Read the whole piece here.
[cross-posted from PhilanthropyDaily.com]
While civil society is great in general, that’s not always true for each group in civil society. Teachers’ unions, for instance, are my favorite example of civil society actors who are in it for us at the expense of others (see TeachersUnionExposed.com or this issue of Labor Watch).
Teachers’ unions regularly fight tooth and nail for their members’ benefit, with scant regard for whether they harm children and parents. Yet even I am amazed at the story of another union, the International Brotherhood of Electrical Workers (IBEW), which in New York and New Jersey has resisted the help of non-union utility crews that came up to help restore power.
This story has gone back and forth since Sandy hit, and the precise extent to which unions have kept out non-union crews is unclear. But in the case of at least one IBEW local — number 1049 on Long Island, New York (whose financial info. can be found here) – it’s clear that their greed and lust for control blocked the would-be assistance of crews from Florida. The Daily Caller has posted the “contract” that local 1049 insisted upon before they would allow their fellow Americans to help citizens in desperate need.
Here, in all their bureaucratic glory, are some of the unselfish demands local 1049 had for anyone trying to help New Yorkers:
1. That for the period of time October 29, 2012 through November 29, 2012, UTILITY agrees to normal working hours and overtime provided for in Article VIII of the Utility Agreement….
3. That for the period of time … UTILITY shall contribute $9.75 per work hour to the Union Health and Welfare Fund … as outlined in the Utility Agreement, Article XIX.
4. That for the period of time … UTILITY shall contribute 22 ½ % of each employee’s gross salary into the “I.B.E.W. Local 1049 Craft Annuity Fund” as provided in Section 19.20 of the Utility Agreement.
5. That for the period of time … UTILITY shall contribute 3% of each employee’s gross salary into the “I.B.E.W. Local 1049 Craft Division Skill Improvement Fund” as provided in Section 19.03 of the Utility Agreement.
6. That for the period of time … UTILITY shall contribute 3% of each employee’s gross salary to the local collection agent for the “National Electrical Benefit Fund” as provided in Section 19.05 of the Utility Agreement.
There’s much, much more – extortions are also made for the Electricity Industry Administrative Maintenance Trust of Northeastern Line Constructors Chapter, NECA fund; the National Labor Management Cooperation Committee; the National Electrical Industry Fund; the Northeastern Joint Apprenticeship and Training Trust; and, of course,
“UTILITY shall deduct 1% of gross payroll for employees for the period of time October 29, 2012 through November 29, 2012 and shall remit the same to the IBEW Local 1049 as union dues.”
Talk about the milk of human kindness….
The Daily Caller did the math, and if a nonunion crew foreman would normally earn $40 per hour in Florida, the eleven extortions in the “contract” would jump the hourly wage to $67.74; for work on weekends or after 4 p.m. weekdays, the rate would rise to $70.38.
It’s not hard to see why states like New York have disastrous financial problems with unionized government workers and why local governments are going bankrupt from union demands. Consider, for example, a recent report from the Manhattan Institute which, after reviewing financial data for New York state and its largest local governments, school districts, and public authorities, reveals that the state’s total unfunded liability for public-sector retiree health insurance comes to nearly a quarter of a trillion dollars.

*DATA EXCERPTS*.
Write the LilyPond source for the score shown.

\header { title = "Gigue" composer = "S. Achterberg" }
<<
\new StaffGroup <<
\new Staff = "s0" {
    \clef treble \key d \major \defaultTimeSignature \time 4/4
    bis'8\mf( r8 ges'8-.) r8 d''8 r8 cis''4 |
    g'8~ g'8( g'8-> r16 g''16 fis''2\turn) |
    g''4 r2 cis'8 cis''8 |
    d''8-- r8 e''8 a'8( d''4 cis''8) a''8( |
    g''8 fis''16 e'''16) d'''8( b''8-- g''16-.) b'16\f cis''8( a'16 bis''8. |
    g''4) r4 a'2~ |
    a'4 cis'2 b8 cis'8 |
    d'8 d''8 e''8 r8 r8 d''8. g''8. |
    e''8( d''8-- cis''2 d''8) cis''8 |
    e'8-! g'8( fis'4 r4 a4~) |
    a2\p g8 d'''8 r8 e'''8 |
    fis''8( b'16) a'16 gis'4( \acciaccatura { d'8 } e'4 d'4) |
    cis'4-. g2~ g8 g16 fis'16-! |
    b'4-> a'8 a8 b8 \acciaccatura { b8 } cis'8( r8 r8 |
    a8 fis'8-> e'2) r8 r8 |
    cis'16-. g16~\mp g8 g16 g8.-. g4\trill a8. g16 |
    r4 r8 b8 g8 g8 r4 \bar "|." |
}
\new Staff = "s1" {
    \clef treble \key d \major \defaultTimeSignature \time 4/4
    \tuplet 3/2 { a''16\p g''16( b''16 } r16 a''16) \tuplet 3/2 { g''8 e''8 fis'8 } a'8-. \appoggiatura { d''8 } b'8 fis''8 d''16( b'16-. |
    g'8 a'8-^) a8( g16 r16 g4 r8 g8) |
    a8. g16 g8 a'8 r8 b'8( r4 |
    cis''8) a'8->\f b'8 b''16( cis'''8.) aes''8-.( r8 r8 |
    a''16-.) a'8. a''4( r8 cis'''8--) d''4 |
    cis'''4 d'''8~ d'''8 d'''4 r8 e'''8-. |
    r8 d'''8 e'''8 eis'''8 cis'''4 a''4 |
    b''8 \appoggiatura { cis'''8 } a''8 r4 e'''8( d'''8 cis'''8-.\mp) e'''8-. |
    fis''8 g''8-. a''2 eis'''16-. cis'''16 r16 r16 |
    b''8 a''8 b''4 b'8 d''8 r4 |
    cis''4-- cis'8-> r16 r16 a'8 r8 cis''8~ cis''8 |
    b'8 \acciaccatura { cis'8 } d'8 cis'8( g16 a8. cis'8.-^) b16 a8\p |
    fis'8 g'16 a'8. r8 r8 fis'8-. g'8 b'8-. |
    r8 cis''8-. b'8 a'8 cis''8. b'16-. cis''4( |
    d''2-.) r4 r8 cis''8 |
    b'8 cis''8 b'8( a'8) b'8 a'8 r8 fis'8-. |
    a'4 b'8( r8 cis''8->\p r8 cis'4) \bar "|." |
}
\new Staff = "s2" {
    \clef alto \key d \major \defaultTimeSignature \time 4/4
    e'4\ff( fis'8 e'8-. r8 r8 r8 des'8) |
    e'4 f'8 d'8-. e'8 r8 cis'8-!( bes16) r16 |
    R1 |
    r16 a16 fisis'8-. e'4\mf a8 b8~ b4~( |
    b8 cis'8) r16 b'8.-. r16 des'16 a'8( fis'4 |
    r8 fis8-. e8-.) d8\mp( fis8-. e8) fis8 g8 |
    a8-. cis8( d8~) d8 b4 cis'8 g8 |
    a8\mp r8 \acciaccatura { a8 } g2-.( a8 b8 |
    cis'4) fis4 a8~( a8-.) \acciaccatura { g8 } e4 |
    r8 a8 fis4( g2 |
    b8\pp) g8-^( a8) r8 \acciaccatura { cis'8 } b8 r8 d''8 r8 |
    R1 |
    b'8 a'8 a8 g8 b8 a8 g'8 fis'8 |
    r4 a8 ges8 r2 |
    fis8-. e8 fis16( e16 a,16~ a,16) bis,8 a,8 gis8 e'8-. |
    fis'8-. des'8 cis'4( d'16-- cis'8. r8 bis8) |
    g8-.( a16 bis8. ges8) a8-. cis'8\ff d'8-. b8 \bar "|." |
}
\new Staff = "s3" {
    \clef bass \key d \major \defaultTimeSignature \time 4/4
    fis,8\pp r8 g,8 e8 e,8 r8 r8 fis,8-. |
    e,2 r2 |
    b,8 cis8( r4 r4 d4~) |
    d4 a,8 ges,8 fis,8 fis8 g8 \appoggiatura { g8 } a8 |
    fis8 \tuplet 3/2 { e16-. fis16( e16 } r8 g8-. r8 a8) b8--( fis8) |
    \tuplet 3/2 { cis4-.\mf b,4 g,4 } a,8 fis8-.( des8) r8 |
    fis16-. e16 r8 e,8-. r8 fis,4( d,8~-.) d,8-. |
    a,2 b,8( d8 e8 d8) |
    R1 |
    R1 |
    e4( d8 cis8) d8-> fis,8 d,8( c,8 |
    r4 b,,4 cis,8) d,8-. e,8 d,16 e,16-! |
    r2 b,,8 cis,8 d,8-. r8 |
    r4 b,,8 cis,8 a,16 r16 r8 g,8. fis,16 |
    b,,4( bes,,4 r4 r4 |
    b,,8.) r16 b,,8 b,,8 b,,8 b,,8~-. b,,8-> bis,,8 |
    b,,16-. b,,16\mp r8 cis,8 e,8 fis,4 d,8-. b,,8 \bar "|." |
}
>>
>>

*WHAT YOU WILL DO*.
In the piece about the IBEW local's demands after Sandy, turn the paragraph beginning "The Daily Caller did the math" into a short list that keeps its main figures. The material was taken from a different source than the text.

*RESPONSE TO THE TASK*.
- The Daily Caller did the calculation.
- Starting point: a nonunion crew foreman who would normally earn $40 an hour in Florida.
- Under the eleven demands in the "contract," the hourly wage would rise to $67.74.
- For weekend work or work after 4 p.m. on weekdays, the rate would rise to $70.38.